- **TO-DO ITEM**
Reproduce the part of the goose-smoking thread below word for word, from "If it is a wild" to "with goose again!!!".

- **TEXT PASSAGE**
# Smoked goose



## inked52 (Dec 23, 2010)

Looking to smoke first goose for Christmas..does anyone have any tips, suggestions or recipes...thanks


----------



## johnvh (Dec 23, 2010)

subscribed, Id love to hear idea's also


----------



## pineywoods (Dec 23, 2010)

There are quite a few "Goose" threads here if you look toward the top of the page you will see a "Search" box if you enter Goose in it quite a few responses come back. Check out this link

http://www.smokingmeatforums.com/search.php?search=goose&currenttab=All&start=0


----------



## mballi3011 (Dec 23, 2010)

I have smoked one goose and it's different to us. I'm not a hunter by any means but I do know some. Now it turned out pretty darn good. It's a different texture and the flavor is alittle gamie but not much. Now I would suggest maybe brining it in Tip's Slaughter Haoue brine for maybe 4-5 hours and then smoke it with some apple or maybe alittle pear wood if you can get some. They both are really smooth and light woods and they will give you just a slight smokey flavor. I smoked the goose to 165° not really knowing what temp to take it to. Now I might go alittle under that but you didn't hear that from me. Then just let it rest and thats a really good time to get more Q-view for us hooked on Q-view folks out here. So enjoy it and let us know how it comes out.


----------



## coffee_junkie (Dec 23, 2010)

If it is a wild goose....IMO dont bother. They are only good for sausage, I have tried everything and nothing is good except brat's or salami. If it is farm raised I can not help.


----------



## biggeorge50 (Dec 23, 2010)

Last year I boned out a wild goose breast, rubbed it, and smoked it to 150.  You won't ever catch me making any sausage with goose again!!!


----------



## johnvh (Dec 23, 2010)

goose is great if you cook it right.


----------

Saved data entries:
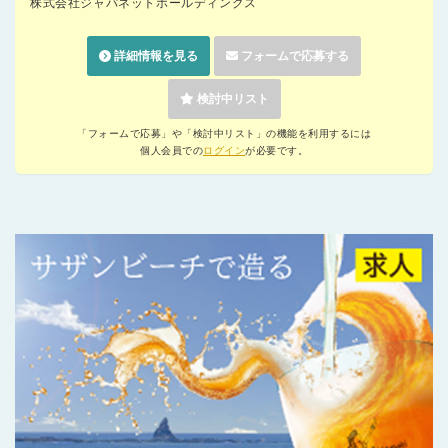
株式会社ジャパネットホールディングス
詳細情報を見る
フォームで応募する
検討中リスト
「フォームで応募」や「検討中リスト」の機能を利用するには
個人会員での
ログイン
が必要です。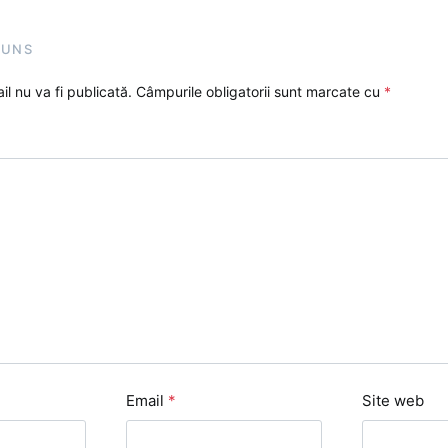
PUNS
l nu va fi publicată.
Câmpurile obligatorii sunt marcate cu
*
Email
*
Site web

- **SOLVED EXERCISE**
If it is a wild goose....IMO dont bother. They are only good for sausage, I have tried everything and nothing is good except brat's or salami. If it is farm raised I can not help.


----------



## biggeorge50 (Dec 23, 2010)

Last year I boned out a wild goose breast, rubbed it, and smoked it to 150.  You won't ever catch me making any sausage with goose again!!!